Aux frontières du Marxisme.

En 1864 le Syllabus groupait dans une même condamnation le communisme et le libéralisme ; de nos jours l'Eglise catholique invoque souvent la liberté humaine pour rejeter le « totalitarisme marxiste ». Mais parallèlement à cette évolution politique, le jugement porté sur le communisme s'est fortifié et approfondi. Le mérite d'un petit livre du P. Chambre est de souligner avec force les différents aspects de l'opposition doctrinale sur laquelle se fonde l'affrontement quotidien des chrétiens et des marxistes. D'un ouvrage de vulgarisation destiné à un large public, on ne pouvait attendre, sur un problème aussi vaste, des vues très neuves, mais une information solide et un exposé attrayant : dans ces limites, le livre atteint parfaitement son but. On regrettera toutefois un certain flottement de vocabulaire — Christianisme ou Catholicisme ? Communisme ou Marxisme ? — qui trahit quelque incertitude dans la délimitation du sujet. Le sociologue qu'est H. Chambre, spécialiste du monde soviétique, n'a pu s'effacer complètement ici ; le marxisme n'est pas seulement rejeté au nom de la doctrine chrétienne, mais au nom de la sociologie et de l'économie politique, pour ses insuffisances proprement scientifiques : c'était vouloir dire beaucoup en un espace aussi restreint. De là des vues critiques suggestives, mais aussi des affirmations sommaires (cf. p. 108, le thème d'un prétendu fatalisme marxiste) qui donnent un caractère inutilement polémique à une étude par ailleurs nuancée et comprehensive.

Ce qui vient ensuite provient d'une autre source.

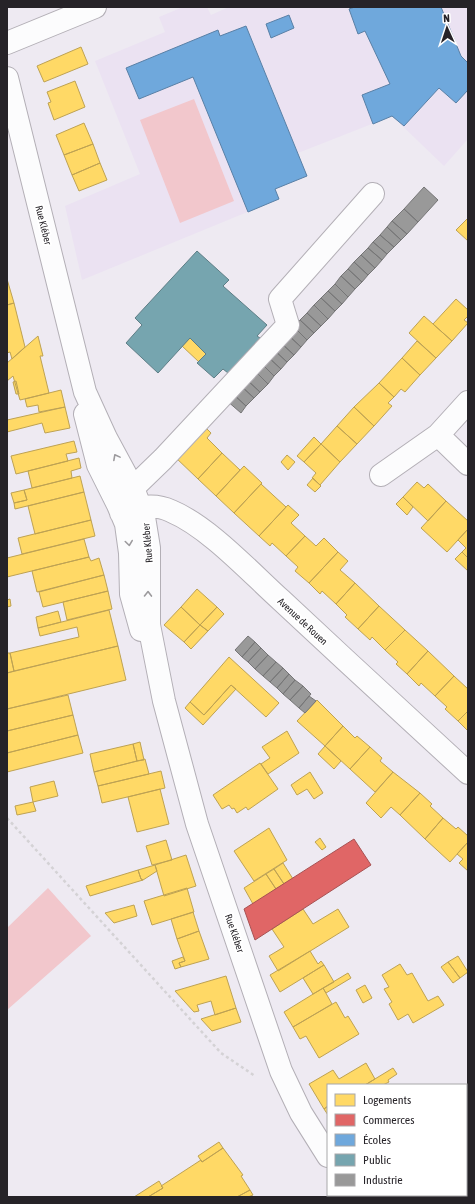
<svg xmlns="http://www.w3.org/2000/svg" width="475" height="1204" viewBox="0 0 475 1204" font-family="'Asap Condensed',sans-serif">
	<rect width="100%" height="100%" fill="#eeeaf2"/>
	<path fill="#ebe2f2" d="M183 7H207L211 15 229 7H468V139L444 166 392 116 298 153 307 176 275 189 279 199 82 280 65 206 140 174 95 61 165 32 159 17Z"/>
	<path fill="#f2c7cc" d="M194 99 234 201 180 223 140 120Z
		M48 888 91 936 7 1010V928Z"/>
	<path fill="#ffd966" stroke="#bea253" d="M81 47 88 64 44 82 37 66Z
		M75 81 85 107 54 120 48 103 51 102 47 92Z
		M84 123 93 144 64 155 56 135Z
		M93 144 100 163 72 175 64 155Z
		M100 163 107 180 79 191 72 175Z
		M468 218V241L456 230Z
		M7 279 14 303 7 305Z
		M456 299 468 310V316L464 320 468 323 452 341 433 324Z
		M14 303 25 347 12 359 10 352 7 353V305Z
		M424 316 452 341 436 358 409 333Z
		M38 336 43 356H40L49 393 20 400 13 376 7 381V363Z
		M190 338 206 354 199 362 182 346Z
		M417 341 436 358 420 375 402 358Z
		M402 358 420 375 405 392 401 389 394 397 379 383Z
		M16 381 19 394H16L13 382Z
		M379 383 394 397 388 403 392 406 374 426 354 407Z
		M61 390 65 407 39 412 38 405 27 407 25 399Z
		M65 407 70 428 45 433 42 423 7 432V420Z
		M354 407 374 426 357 444 337 426Z
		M203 425 211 433 207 438 222 453 198 479 174 456Z
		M337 426 357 444 340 462 321 444Z
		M314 437 321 444 304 462 297 456Z
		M74 441 77 452 66 454 68 461 16 474 11 456Z
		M321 444 340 462 320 485 312 478 316 473 304 462Z
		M222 453 240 470 216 496 198 479Z
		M287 455 295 462 288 470 281 462Z
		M79 458 81 468 71 471 72 478 32 488 28 471Z
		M244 466 262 483 234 513 216 496Z
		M80 476 84 492 15 509 14 503 27 500 24 490Z
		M313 478 321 486 315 492 307 485Z
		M417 482 424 488 428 484 446 501 428 521 403 497Z
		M261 484 286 507 259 536 234 513Z
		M24 490 27 500 14 503 11 493Z
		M84 492 91 520 35 534 28 506Z
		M403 497 413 507 407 515 396 504Z
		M446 501 468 521V529L447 552 421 528Z
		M288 505 299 515 291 523 305 536 286 556 272 543 270 546 259 536Z
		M91 520 95 536 22 554 18 538Z
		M468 529V558L462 552 466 548 458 540Z
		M305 536 316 546 324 538 338 552 309 583 295 571 298 567 286 556Z
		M84 539 89 557 7 577V558Z
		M338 552 348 561 340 570 355 583 336 604 322 591 320 594 309 583Z
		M462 552 468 558V571L455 559Z
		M89 557 91 561 99 558 104 575 37 592 32 571Z
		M104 575 108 591 43 607 39 592Z
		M355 583 379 606 358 629 345 617 347 615 336 604Z
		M197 589 217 607 200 625 181 607Z
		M108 591 112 609 67 620 63 602Z
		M10 599 11 606 7 607V600Z
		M379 606 405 630 385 650 372 637 370 640 358 629Z
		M181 607 200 625 184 642 164 625Z
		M217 607 224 614 208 631 200 625Z
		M109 610 118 646 14 671 10 653 79 637 77 627 40 636 38 628Z
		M58 611 61 622 38 628 36 617Z
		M200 625 208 631 191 649 184 642Z
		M405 630 428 651 407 674 396 664 398 662 385 650Z
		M118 646 126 680 7 709V673Z
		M428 651 454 676 435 696 421 683 419 686 407 674Z
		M7 653H10L14 671 7 673Z
		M229 657 279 703 266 717 231 685 204 715 190 702Z
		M454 676 468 689V711L458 721 445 709 447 707 435 696Z
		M231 685 236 689 203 725 185 708 190 702 204 715Z
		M68 695 73 715 7 731V709Z
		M317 700 343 726 325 746 297 721Z
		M468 711V731L458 721Z
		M73 715 78 735 7 753V731Z
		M343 726 355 738 357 736 370 747 350 769 325 746Z
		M287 731 299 753 268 774 261 764 270 758 262 747Z
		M78 735 83 753 7 772V753Z
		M140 742 144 760 137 761 133 744Z
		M133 744 137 761 94 772 90 754Z
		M325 746 341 761 334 769 318 754Z
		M370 747 382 758 380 761 393 772 375 792 350 769Z
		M145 759 149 774 98 786 94 772Z
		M260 763 278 789 248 810 246 807 237 813 234 808 232 809 229 805 222 809 213 795Z
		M161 771 165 788 102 803 98 786Z
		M310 772 323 793 314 799 307 789 297 795 291 785Z
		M393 772 420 793 400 815 391 807 381 818 366 803Z
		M54 781 58 796 33 802 30 787Z
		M160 789 169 824 137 832 128 797Z
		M420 793 432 804 430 806 443 818 425 839 400 815Z
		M33 802 36 811 17 815 15 806Z
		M443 818 456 829 458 827 468 836V842L450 862 425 839Z
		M269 828 287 860 254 881 234 851Z
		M320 838 326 847 322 850 315 842Z
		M166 840 172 860 152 865 146 846Z
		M468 842V871L459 863 463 859 457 854Z
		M186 855 196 886 164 896 155 865Z
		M283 863 293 879 284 884 274 869Z
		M155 865 157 871 143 880 141 879 138 870Z
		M274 869 284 884 276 889 266 874Z
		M138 870 141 879 143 880 90 896 86 886Z
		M266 874 276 889 253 904 244 888Z
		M187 888 194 912 152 925 144 901Z
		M134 905 137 916 114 923 105 913Z
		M303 909 313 924 338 909 349 927 278 971 269 956 284 947 272 929Z
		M193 912 199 931 177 939 171 919Z
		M199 931 209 959 181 967 179 963 185 961 177 939Z
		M310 951 318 964 321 961 324 965 280 992 270 975Z
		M458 956 468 972 460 978 448 962Z
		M183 957 185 961 179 963 181 967 175 969 172 961Z
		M448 962 460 978 453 983 441 967Z
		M400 964 407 975 412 973 428 1001 438 996 444 1005 413 1023 408 1014 398 1020 389 1004 392 1002 384 989 389 987 382 975Z
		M324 965 334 982 313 994 303 978Z
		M348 973 351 978 326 993 323 988Z
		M226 976 236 1008 215 1015 211 1001 197 1005 199 1011 194 1012 175 991Z
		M365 985 372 998 363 1003 356 990Z
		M323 988 332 1004 293 1027 284 1012Z
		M336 1002 345 1018 348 1016 359 1034 319 1058 306 1036 300 1039 293 1027Z
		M236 1008 241 1022 212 1031 201 1019Z
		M366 1063 375 1079 365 1085H328V1106L324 1109 309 1084 333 1070 339 1079Z
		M393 1068 397 1074 388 1080 389 1082 383 1085H365Z
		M328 1106V1115L324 1109Z
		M219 1142 223 1148 202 1162 198 1156Z
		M223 1148 243 1175 241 1176 250 1190 237 1197H148L163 1188 161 1186 201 1160 202 1162Z
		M159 1181 163 1188 148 1197H134Z
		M250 1190 253 1195 248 1197H237Z
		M401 1195H428L424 1197H403Z
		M428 1195H451L448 1197H424Z"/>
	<path fill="#e06666" stroke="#a85253" d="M354 839 371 865 255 940 244 909Z"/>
	<path fill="#6fa8dc" stroke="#5980a6" d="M355 7H441L461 56 468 63V90L456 103 439 88 404 126 392 116 373 124 362 95 390 84 365 31 358 34 349 9Z
		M289 15 294 28 271 38 266 24Z
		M246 26 307 176 275 189 279 199 248 212 193 77 139 99 126 68 218 30 220 36Z"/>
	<path fill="#76a5af" stroke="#5e7e86" d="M197 251 229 280 223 286 267 325 257 336 260 338 228 373 223 369 214 378 197 363 206 354 190 338 158 373 126 343 142 325 135 318Z"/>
	<path fill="#999" stroke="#767677" d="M424 187 438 200 418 222 404 209Z
		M404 209 418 222 407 234 392 221Z
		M392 221 407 234 401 240 387 227Z
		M387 227 401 240 394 247 380 235Z
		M380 235 394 247 387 254 373 242Z
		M373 242 387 254 382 260 368 248Z
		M368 248 382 260 375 268 361 255Z
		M361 255 375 268 368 275 354 262Z
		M354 262 368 275 362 282 348 269Z
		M348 269 362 282 355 289 341 276Z
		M341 276 355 289 348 297 335 284Z
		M335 284 348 297 342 304 328 291Z
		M328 291 342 304 335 311 321 298Z
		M321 298 335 311 328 319 314 305Z
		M314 305 328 319 321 326 307 313Z
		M307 313 321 326 314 333 300 320Z
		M300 320 314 333 307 340 294 327Z
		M294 327 307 340 301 347 287 334Z
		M287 334 301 347 294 355 280 342Z
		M280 342 294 355 287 362 273 349Z
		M273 349 287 362 281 369 267 356Z
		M267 356 281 369 274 376 261 363Z
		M261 363 274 376 268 384 254 370Z
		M254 370 268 384 260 392 246 379Z
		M246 379 260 392 254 398 240 385Z
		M240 385 254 398 246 406 232 393Z
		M232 393 246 406 241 413 226 400Z
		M248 636 255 642 242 657 235 650Z
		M255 642 261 648 248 662 242 657Z
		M261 648 268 655 255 669 248 662Z
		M268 655 276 662 263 676 255 669Z
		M276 662 283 668 270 682 263 676Z
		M283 668 289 674 277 688 270 682Z
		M289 674 295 680 283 694 277 688Z
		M295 680 303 686 290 700 283 694Z
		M303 686 311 694 299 708 290 700Z
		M309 696 316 701 305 713 299 708Z"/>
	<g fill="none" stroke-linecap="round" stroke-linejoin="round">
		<defs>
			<path id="minor" d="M7 43 95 7
				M7 78 85 392 106 438 133 488 144 517 149 548V625L164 701 197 824 281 1071 301 1113 328 1156
				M85 414 98 465 118 505 126 524 130 553 131 594 141 630
				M438 435 468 464
				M381 475 438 435 468 402
				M133 488 163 459 288 325 280 299 373 194
				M121 513C138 507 154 503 171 511 209 527 250 572 281 600 343 658 406 716 468 773
				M358 1195 360 1197"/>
		</defs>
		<use href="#minor" stroke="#b3afb6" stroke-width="24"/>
		<path stroke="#d4d2d5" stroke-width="2.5" stroke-dasharray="3 3" stroke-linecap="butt" d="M7 818 221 1053 255 1076"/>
		<use href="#minor" stroke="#fcfcfd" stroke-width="22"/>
	</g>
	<defs><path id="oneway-chevron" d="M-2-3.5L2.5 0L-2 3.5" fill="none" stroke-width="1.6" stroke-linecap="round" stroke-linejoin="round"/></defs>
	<g stroke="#9c9a9d">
		<use href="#oneway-chevron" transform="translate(116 457) rotate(-118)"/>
		<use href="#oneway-chevron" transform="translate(129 543) rotate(82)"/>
		<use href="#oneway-chevron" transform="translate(148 594) rotate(-89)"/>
	</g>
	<g text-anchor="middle" stroke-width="4" stroke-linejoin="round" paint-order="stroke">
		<g font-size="10" fill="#262328" stroke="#fff">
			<text transform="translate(44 225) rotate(76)" y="4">Rue Kléber</text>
			<text transform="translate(147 543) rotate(-95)" y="4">Rue Kléber</text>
			<text transform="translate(303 621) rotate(43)" y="4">Avenue de Rouen</text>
			<text transform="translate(235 933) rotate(71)" y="4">Rue Kléber</text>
		</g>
	</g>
	<rect width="475" height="1204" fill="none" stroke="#262328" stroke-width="16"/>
	<rect x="327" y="1084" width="140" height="112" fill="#ffffff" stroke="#a8a7a9"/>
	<rect x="335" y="1094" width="20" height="12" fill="#ffd966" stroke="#a8a7a9"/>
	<text x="363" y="1104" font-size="12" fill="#262328">Logements</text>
	<rect x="335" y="1114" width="20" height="12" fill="#e06666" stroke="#a8a7a9"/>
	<text x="363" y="1124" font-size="12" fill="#262328">Commerces</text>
	<rect x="335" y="1134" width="20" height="12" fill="#6fa8dc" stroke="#a8a7a9"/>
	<text x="363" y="1144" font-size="12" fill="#262328">Écoles</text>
	<rect x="335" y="1154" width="20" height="12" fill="#76a5af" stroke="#a8a7a9"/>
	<text x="363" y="1164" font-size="12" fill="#262328">Public</text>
	<rect x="335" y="1174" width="20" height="12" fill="#999999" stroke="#a8a7a9"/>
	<text x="363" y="1184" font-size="12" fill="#262328">Industrie</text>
	<g transform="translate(447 28) rotate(357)" stroke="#ffffff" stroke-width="3" paint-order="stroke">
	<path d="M0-3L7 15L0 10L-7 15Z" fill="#262328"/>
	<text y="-6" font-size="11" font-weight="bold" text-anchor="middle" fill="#262328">N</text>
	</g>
</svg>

Le double effort d'approfondissement doctrinal — sur le plan de la religion et de la pensée scientifique — auquel la conclusion du P. Chambre invite les chrétiens que tenterait la « séduction communiste », aura-t-il son pendant de l'autre côté ? A cet égard le dernier livre de R. Garaudy rend un son tout neuf. Passé le temps des condamnations dogmatiques, voici celui du dialogue où l'interlocuteur marxiste s'efforce de saisir de l'intérieur la pensée de ses partenaires. Pour écrire ce panorama de la philosophie contemporaine, R. Garaudy a voulu s'entourer de garanties : sollicitant l'avis des intéressés sur son analyse de leur doctrine, il joint à son exposé les réponses de quelques-uns d'entre eux. Initiative louable qui prouve le sérieux de l'entreprise et contribue beaucoup à l'intérêt d'un ouvrage déjà très enrichissant en lui-même, par l'ampleur de son sujet comme par la pénétration de beaucoup de ses pages. On retiendra particulièrement celles que l'auteur consacre à la pensée du P. Teilhard de Chardin : bon exemple de sympathie critique, ferme dans sa démarche, nuancée dans ses conclusions que complètent, plus qu'ils ne les contredisent, les témoignages de deux « interprètes qualifiés » du Père, Claude Cuénot et Claude Tresmontant. Nous sommes bien près, ici, de ce « dialogue authentique » dont la réponse de Jean Lacroix à Roger Garaudy définit les conditions complémentaires : « lucidité » et « participation ».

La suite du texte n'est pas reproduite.